图像金字塔是对图像的一种多尺度表达,将各个尺度的图像按照分辨率从小到大,依次从上到下排列,就会形成类似金字塔的结构,因此称为图像金字塔。
该组图像是由单张图像不断进行下采样所产生的,从底部第0层开始,逐层下采样,一直堆叠到金字塔的顶端第N层。
常见的图像金字塔有两类,一种是高斯金字塔(Gaussian Pyramid),另一种的拉普拉斯金字塔(Laplacian Pyramid)。
图像金字塔中的下采样和上采样与通常的图像缩放不一样,主要有如下区别:
(1)图像缩放可以任意缩放图像的大小,而图像金字塔中的下采样和上采样通常是缩小和放大2倍,其大小变化如下图所示:
(2)图像金字塔的下采样之前会对图像进行模糊,上采样后也会进行模糊;
(3)实现不一样,图像金字塔可以不用插值就能实现下采样和上采样,而图像缩放resize时,需要进行插值。
注意:其实现的关键是高斯滤波核的选择,需要自定义高斯核。
高斯金字塔从底向上,逐层降采样取得,不能跨域越层;
对当前层删除偶数行与列就得到降采样后上一层的图片;
降采样后的图像大小是之前图像大小的1/4;
高斯金字塔生成步骤:
①进行高斯模糊;
②删除偶数行与列。
OpenCV中的函数如下:
void pyrDown(InputArray src, OutputArray dst, const Size& dstsize=Size(), int borderType=BORDER_DEFAULT )
//InputArray src: 输入图像,可以是Mat类型
//OutputArray dst: 输出图像,尺寸由第三个参数指定,类型与输入图像一致
//const Size & dstsize=Size(): 输出图像的尺寸,有默认值Size(),在默认情况下将会由Size((src.cols+1)/2, (src.rows+1)/2)计算得到并且还要满足以下条件:|dstsize.width2-src.cols|<=2 |dstsize.height2-src.rows|<=2
//int borderType=BORDER_DEFAULT: 用于推断图像外部像素的某种边界模式,有默认值BORDER_DEFAULT
将每个像素扩展成2x2的小区域,原像素放在左上角,其他3个位置补0,然后将卷积核乘以4,再对扩展后的图像做模糊即可。
void cv::pyrUp ( InputArray src, OutputArray dst, const Size & dstsize = Size(), int borderType =BORDER_DEFAULT )
在参考文献中看到效果不错的代码,copy了一下。
# -*- coding: utf-8 -*-
import cv2
import numpy as np
import matplotlib.pyplot as plt
def blur(image, kernel_scale=1.0):
"""
Blur image using a fixed kernel.

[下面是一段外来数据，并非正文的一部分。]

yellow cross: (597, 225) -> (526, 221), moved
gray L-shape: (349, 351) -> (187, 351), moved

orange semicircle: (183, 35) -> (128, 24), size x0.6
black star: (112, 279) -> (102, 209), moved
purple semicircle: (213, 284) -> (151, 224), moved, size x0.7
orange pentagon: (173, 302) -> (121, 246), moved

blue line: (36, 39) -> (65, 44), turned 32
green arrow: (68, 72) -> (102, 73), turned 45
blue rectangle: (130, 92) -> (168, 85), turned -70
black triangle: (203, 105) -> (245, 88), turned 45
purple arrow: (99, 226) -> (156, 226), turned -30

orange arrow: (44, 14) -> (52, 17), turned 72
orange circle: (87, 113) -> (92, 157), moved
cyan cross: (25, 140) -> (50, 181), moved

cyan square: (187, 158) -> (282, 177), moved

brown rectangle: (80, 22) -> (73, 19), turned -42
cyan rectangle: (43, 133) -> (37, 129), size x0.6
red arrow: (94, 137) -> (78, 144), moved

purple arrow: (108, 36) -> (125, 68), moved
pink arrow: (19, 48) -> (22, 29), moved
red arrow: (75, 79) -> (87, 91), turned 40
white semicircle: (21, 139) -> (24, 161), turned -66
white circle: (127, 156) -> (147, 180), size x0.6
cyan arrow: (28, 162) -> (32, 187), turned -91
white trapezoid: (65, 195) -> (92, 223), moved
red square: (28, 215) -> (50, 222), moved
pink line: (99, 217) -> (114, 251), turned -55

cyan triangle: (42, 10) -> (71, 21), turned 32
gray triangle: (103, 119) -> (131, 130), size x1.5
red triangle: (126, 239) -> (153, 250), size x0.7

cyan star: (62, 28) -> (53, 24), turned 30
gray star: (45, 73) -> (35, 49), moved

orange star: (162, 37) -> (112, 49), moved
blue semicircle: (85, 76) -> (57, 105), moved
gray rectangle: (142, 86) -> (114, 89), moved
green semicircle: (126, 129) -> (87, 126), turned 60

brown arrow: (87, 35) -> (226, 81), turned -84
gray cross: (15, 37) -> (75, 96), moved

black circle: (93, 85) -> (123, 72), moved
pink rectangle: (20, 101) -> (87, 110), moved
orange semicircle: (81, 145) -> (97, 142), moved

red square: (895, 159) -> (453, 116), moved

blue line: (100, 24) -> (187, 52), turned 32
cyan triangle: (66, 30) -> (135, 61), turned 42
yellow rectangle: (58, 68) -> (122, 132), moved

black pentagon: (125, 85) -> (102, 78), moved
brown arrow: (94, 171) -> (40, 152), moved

Kernel scale can be set.
Parameters
----------
image: image data read by opencv.
kernel_scale: the scale factor of kernel.
"""
blur_kernel = np.array(
[[1, 4, 6, 4, 1],
[4, 16, 24, 16, 4],
[6, 24, 36, 24, 6],
[4, 16, 24, 16, 4],
[1, 4, 6, 4, 1]]) / 256.
blurred_image = cv2.filter2D(image, ddepth=-1,
kernel=blur_kernel * kernel_scale,
borderType=cv2.BORDER_REFLECT101)
return blurred_image
def pyramid_down(image):
"""
Down sample an image by 2x.
Parameters
----------
image: image data read by opencv.
"""
blurred_image = blur(image)
image_down = blurred_image[::2, ::2]
return image_down
def pyramid_up(image, dst_size=None, dtype=np.uint8):
"""
Up sample an image by 2x. The output size and data type can be set.
Parameters
----------
image: image data read by opencv.
dst_size: the output size. Note that the difference of dst_size and
2*image_size should be <=2.
dtype: the output data type.
"""
# check dst_size
height, width = image.shape[:2]
if dst_size is None:
dst_size = (width * 2, height * 2)
else:
if abs(dst_size[0] - width * 2) > 2 or \
abs(dst_size[1] - height * 2) > 2:
raise ValueError(r'the difference of dst_size and 2*image_size '
r'should be <=2.')
# create a new buffer that has the dst_size
dst_width, dst_height = dst_size
if image.ndim == 2:
image_up = np.zeros(shape=(dst_height, dst_width), dtype=dtype)
else:
channel = image.shape[2]
image_up = np.zeros(shape=(dst_height, dst_width, channel),
dtype=dtype)
image_up[::2, ::2] = image
image_up = blur(image_up, 4.0)
return image_up
src_image = cv2.imread(r'../images/lena.jpg', 0)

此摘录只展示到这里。